Bittner, K. C., Milstein, A. D., Grienberger, C., Romani, S., & Magee, J. C. (2017). Behavioral time scale synaptic plasticity underlies CA1 place fields. Science, 357(6355), 1033-1036. https://www.science.org/doi/full/10.1126/science.aan3846
Intracellular recordings in CA1 of head-fixed mice running on a treadmill as well as slice electrophysiology
Mouse hippocampus

Bittner et al. recorded from individual CA1 pyramidal neurons in head-fixed mice running along a linear-track treadmill. Initially the CA1 cell was unresponsive but, following a plateau potential initiation (either spontaneously generated or induced by current injection) the CA1 cell now showed a lasting place field response to this location on the track. The authors provide evidence that all of the synapses that had been active within a several second time window centered on the plateau potential are potentiated. Evidence included slice experiments in which the precise timing characteristics of this Behavioral Time Scale Plasticity (BTSP) were measured as well as its sensitivity to calcium dynamics. BTSP’s characteristics are distinct from Hebbian plasticity in that potentiated inputs do not have to be causally related to the post-synaptic cell’s firing, do not have to be coincident on the millisecond time scale, and do not require repeated pairings. In contrast, BTSP seems well tailored to the task of one-shot learning of a place field.
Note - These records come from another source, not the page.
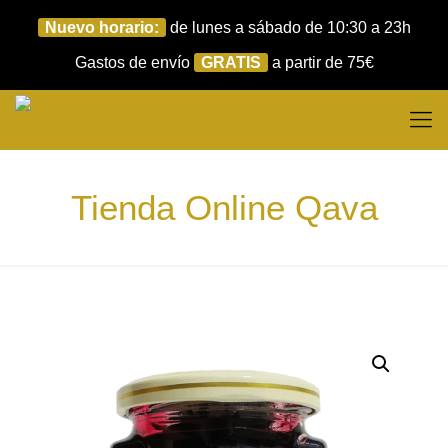
Nuevo horario:
de lunes a sábado de 10:30 a 23h
Gastos de envío
GRATIS
a partir de 75€
Tienda Online Qava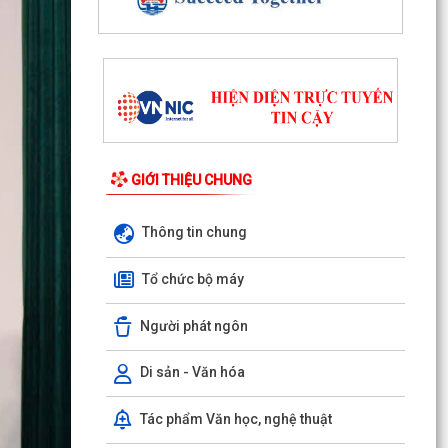
Quyết định số 1143/QĐ-UBND ngày 03/8/2026
của UBND phường Đông Hải về việc thu hồi đất
để thực hiện...
Quyết định số 1142/QĐ-UBND ngày 03/8/2026
của UBND phường Đông Hải về việc thu hồi đất
để thực hiện...
GIỚI THIỆU CHUNG
Hải Phòng đẩy nhanh tiến độ đo đạc, lập hồ sơ
địa chính và hoàn thiện cơ sở dữ liệu đất đai
Thông tin chung
Phường Đông Hải tổ chức sinh hoạt dưới cờ
tháng 8/2026
Tổ chức bộ máy
Phường Đông Hải: Giao ban Hiệu trưởng, triển
Người phát ngôn
khai nhiệm vụ chuẩn bị năm học 2026 – 2027
HĐND phường Đông Hải giám sát chuyên đề việc
Di sản - Văn hóa
thực hiện nhiệm vụ thu ngân sách nhà nước
năm 2026
Tác phẩm Văn học, nghệ thuật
“We discovered that place fields in hippocampal area CA1 are produced by a synaptic potentiation notably different from Hebbian plasticity. Place fields could be produced in vivo in a single trial by potentiation of input that arrived seconds before and after complex spiking… This plasticity efficiently stores entire behavioral sequences within synaptic weights to produce predictive place cell activity.”